● **RECORDS TO PROCESS**
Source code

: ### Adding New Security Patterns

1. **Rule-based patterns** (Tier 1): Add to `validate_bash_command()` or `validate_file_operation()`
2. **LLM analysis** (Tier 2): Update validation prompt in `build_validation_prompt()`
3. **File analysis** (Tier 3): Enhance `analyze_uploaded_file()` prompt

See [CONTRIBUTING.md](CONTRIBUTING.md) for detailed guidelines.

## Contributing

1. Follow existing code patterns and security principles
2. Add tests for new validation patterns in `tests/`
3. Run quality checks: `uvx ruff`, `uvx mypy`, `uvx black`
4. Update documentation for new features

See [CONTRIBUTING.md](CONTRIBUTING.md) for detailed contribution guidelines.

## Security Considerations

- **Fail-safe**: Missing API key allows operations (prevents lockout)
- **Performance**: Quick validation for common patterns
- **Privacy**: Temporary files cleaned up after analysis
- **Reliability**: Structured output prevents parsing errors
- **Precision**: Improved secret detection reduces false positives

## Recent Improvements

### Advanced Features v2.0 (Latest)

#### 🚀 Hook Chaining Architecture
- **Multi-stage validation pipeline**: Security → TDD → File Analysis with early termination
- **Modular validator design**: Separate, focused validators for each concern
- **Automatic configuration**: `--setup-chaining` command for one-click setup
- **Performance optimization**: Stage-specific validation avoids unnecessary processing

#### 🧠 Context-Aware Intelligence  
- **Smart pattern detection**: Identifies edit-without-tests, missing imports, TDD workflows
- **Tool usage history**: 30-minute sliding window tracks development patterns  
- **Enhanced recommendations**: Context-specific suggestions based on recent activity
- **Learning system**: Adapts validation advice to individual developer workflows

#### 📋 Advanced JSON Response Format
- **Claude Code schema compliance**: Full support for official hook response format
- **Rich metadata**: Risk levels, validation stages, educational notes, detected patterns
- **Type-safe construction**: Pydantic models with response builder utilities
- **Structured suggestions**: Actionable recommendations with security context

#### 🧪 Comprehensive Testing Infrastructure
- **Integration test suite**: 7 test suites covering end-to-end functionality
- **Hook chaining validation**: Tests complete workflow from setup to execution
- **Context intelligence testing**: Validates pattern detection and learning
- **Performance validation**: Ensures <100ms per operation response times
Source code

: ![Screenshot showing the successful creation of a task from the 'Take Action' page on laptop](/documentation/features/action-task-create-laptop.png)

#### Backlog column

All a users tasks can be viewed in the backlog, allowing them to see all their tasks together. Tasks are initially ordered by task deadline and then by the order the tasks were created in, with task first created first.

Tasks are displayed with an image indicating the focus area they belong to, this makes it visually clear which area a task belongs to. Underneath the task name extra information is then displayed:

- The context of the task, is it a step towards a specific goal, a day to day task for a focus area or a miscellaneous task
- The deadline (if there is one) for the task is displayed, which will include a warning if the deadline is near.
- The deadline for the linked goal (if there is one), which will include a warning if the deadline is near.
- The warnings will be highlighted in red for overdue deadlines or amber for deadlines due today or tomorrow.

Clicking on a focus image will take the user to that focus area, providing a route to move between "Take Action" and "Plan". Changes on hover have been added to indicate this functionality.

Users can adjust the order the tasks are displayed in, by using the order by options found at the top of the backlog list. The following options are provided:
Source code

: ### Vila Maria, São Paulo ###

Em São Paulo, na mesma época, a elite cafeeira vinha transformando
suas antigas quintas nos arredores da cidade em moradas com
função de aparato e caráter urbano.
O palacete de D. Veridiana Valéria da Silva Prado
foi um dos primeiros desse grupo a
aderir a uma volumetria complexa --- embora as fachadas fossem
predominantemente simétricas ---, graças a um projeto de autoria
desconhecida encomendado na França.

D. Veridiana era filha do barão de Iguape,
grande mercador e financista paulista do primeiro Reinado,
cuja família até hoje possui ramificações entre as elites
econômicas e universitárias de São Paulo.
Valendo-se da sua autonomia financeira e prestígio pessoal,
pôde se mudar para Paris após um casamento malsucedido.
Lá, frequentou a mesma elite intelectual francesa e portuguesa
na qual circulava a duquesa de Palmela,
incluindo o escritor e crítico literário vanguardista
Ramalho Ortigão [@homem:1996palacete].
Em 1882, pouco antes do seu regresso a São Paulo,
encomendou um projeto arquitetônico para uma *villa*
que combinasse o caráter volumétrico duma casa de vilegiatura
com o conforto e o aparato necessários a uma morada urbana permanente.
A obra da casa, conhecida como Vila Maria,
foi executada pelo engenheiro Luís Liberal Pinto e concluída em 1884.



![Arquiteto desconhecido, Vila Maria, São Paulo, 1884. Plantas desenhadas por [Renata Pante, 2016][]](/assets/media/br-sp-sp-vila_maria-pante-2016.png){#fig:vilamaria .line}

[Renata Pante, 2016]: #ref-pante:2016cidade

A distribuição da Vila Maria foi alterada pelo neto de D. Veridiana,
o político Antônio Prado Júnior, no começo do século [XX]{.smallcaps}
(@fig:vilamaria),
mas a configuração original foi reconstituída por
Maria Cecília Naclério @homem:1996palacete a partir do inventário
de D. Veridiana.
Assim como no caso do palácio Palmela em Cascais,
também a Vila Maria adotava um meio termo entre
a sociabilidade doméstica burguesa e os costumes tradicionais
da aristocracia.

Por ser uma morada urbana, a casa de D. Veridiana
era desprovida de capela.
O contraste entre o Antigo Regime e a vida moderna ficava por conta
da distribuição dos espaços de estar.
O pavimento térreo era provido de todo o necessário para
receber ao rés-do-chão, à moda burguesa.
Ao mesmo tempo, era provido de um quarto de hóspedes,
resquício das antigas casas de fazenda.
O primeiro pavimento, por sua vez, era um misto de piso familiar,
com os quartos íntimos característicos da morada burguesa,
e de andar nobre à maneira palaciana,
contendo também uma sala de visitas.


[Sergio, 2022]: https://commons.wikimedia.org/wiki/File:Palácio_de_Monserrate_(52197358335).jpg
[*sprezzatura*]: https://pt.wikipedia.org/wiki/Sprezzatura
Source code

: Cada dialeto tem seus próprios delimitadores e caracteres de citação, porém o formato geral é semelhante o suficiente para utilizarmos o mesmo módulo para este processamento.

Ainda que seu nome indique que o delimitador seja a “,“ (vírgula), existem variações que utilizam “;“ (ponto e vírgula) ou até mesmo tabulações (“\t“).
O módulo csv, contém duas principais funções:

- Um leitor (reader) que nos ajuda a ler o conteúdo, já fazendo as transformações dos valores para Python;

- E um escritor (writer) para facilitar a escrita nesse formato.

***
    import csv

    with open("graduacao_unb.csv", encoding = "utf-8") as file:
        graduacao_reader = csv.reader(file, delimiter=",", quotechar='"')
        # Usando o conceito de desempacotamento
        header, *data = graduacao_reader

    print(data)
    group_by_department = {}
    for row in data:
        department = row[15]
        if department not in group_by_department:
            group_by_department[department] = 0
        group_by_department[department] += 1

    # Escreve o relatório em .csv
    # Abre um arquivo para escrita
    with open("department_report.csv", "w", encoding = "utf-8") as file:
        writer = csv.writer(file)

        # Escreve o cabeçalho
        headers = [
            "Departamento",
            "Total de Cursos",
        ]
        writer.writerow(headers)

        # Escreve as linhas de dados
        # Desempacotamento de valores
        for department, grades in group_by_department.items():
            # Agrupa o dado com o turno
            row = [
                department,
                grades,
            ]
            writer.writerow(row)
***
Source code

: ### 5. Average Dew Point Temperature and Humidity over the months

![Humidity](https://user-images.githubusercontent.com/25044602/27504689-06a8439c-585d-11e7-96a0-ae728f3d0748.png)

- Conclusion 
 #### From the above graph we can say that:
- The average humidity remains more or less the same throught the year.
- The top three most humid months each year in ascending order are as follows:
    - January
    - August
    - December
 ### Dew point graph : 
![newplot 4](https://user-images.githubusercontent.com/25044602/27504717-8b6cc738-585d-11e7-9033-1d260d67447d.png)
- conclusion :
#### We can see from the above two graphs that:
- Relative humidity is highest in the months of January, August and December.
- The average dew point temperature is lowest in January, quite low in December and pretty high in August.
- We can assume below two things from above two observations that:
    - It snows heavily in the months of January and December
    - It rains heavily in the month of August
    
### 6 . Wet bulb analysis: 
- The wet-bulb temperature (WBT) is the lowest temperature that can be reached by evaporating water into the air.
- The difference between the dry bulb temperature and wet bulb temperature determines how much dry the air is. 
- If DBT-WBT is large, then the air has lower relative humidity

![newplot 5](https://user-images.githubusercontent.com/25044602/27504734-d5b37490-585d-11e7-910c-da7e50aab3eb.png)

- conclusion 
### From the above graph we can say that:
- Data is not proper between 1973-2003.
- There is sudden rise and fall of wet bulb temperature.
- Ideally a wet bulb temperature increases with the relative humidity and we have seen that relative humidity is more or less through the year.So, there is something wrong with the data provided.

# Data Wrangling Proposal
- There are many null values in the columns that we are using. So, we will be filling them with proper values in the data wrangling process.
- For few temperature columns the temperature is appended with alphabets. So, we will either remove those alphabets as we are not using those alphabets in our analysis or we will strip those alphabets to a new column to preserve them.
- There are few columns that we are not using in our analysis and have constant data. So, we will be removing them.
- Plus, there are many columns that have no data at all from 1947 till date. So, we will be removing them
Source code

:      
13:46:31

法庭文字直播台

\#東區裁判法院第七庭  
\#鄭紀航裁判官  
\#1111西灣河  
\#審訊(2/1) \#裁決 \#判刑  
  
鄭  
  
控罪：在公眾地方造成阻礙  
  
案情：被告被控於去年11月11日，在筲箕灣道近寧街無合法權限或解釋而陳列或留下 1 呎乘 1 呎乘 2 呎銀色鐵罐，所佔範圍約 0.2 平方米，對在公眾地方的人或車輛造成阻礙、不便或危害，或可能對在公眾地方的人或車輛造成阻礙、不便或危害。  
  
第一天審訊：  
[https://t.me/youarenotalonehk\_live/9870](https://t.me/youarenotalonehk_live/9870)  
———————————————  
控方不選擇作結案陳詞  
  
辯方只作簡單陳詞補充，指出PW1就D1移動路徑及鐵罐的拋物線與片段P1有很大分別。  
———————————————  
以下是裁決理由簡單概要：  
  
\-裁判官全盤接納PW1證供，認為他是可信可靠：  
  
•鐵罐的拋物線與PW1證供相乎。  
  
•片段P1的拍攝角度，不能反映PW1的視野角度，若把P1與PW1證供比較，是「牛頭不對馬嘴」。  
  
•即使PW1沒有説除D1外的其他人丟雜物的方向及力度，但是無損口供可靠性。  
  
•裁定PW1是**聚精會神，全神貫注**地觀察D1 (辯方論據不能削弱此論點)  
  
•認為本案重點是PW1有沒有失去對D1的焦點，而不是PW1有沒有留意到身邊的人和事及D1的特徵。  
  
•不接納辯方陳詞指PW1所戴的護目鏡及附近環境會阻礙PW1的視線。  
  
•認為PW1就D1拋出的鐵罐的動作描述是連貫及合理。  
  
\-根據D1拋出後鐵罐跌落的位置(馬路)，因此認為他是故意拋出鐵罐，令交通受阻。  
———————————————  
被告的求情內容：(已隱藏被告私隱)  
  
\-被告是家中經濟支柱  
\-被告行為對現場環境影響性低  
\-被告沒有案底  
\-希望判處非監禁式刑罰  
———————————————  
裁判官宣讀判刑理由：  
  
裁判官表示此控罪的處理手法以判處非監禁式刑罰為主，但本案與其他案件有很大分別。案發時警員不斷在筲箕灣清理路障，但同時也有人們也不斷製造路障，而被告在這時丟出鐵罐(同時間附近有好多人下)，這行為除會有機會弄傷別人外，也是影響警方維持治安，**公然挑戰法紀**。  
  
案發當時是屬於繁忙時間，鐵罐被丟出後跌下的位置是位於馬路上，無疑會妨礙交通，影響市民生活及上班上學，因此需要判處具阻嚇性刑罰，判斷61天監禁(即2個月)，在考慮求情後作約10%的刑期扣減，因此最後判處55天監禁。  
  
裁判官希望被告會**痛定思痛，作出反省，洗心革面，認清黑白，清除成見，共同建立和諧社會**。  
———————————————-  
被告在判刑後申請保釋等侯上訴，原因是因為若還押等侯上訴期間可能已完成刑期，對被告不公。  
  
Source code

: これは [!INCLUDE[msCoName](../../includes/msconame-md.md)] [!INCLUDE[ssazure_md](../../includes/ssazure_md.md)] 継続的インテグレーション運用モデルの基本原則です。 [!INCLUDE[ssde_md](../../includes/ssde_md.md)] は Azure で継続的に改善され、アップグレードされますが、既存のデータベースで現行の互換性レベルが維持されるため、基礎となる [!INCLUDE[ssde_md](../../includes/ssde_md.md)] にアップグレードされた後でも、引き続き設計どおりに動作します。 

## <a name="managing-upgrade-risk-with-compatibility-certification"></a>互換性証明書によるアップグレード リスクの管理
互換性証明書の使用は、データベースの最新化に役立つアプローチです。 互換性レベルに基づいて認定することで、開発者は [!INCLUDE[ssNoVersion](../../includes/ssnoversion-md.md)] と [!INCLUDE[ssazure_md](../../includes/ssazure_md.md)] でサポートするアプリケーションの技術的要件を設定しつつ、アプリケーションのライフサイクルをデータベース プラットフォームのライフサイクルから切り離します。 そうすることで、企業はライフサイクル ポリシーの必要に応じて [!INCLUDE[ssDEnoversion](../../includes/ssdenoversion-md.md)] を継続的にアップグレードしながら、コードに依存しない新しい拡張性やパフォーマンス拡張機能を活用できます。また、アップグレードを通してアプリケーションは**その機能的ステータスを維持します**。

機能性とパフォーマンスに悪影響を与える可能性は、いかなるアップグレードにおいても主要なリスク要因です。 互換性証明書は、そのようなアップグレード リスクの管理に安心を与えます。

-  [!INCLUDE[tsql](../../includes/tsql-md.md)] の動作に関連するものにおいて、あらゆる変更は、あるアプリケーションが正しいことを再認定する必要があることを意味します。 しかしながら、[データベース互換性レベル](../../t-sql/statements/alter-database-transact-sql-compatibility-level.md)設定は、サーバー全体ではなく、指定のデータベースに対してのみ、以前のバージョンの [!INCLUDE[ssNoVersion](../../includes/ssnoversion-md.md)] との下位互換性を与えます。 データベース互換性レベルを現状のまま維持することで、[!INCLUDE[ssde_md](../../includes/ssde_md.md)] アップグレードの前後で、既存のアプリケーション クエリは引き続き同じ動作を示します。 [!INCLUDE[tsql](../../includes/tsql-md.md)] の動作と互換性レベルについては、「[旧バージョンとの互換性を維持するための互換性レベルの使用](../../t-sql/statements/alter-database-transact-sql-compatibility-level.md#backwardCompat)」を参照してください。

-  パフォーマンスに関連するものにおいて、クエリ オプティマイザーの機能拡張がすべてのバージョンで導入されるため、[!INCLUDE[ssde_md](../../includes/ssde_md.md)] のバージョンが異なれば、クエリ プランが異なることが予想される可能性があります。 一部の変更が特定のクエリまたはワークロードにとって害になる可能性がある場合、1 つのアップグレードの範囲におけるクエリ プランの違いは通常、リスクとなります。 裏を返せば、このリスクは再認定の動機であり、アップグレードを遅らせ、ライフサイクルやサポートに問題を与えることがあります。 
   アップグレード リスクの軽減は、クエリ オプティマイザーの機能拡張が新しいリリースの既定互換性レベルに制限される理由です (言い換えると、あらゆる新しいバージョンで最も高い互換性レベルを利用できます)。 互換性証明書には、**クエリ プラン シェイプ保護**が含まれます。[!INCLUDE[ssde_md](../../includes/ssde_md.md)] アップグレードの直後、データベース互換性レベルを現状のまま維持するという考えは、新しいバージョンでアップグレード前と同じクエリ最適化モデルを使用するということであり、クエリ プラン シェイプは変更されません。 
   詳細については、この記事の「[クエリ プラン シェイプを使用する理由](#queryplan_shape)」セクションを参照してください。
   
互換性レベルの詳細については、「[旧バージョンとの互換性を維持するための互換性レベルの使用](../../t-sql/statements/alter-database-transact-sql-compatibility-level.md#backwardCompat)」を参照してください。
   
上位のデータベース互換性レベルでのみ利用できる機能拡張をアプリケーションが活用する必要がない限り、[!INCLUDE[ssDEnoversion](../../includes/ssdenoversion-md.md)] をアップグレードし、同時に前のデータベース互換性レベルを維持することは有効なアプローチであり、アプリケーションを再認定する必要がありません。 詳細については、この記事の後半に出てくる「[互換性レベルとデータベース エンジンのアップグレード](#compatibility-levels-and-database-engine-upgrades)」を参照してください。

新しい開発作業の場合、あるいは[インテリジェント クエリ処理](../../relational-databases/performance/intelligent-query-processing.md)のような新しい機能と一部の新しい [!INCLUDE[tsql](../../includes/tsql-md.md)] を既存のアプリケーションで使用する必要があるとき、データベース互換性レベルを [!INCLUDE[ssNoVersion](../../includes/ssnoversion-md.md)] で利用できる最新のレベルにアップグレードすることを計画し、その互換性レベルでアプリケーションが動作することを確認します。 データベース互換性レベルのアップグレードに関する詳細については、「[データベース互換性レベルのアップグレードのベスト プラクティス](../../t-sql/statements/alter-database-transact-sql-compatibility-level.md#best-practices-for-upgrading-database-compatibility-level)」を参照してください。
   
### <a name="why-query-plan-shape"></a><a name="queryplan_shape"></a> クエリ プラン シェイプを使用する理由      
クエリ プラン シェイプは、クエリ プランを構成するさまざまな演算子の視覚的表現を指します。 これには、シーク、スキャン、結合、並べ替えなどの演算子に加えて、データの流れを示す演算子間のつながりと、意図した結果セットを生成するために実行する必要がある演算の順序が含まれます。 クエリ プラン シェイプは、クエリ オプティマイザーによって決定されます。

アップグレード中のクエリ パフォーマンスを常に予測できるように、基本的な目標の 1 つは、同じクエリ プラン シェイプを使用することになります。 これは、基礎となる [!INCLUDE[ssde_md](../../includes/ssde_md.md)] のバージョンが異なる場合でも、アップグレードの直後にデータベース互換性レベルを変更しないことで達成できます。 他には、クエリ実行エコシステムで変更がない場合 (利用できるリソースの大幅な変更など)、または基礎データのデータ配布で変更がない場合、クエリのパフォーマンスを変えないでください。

● **ABOUT THIS EXERCISE**
Copy out only the lines running from the beginning of the data to the line with "2. **LLM analysis**", both ends included.

● **TASK RESULT**
Source code

: ### Adding New Security Patterns

1. **Rule-based patterns** (Tier 1): Add to `validate_bash_command()` or `validate_file_operation()`
2. **LLM analysis** (Tier 2): Update validation prompt in `build_validation_prompt()`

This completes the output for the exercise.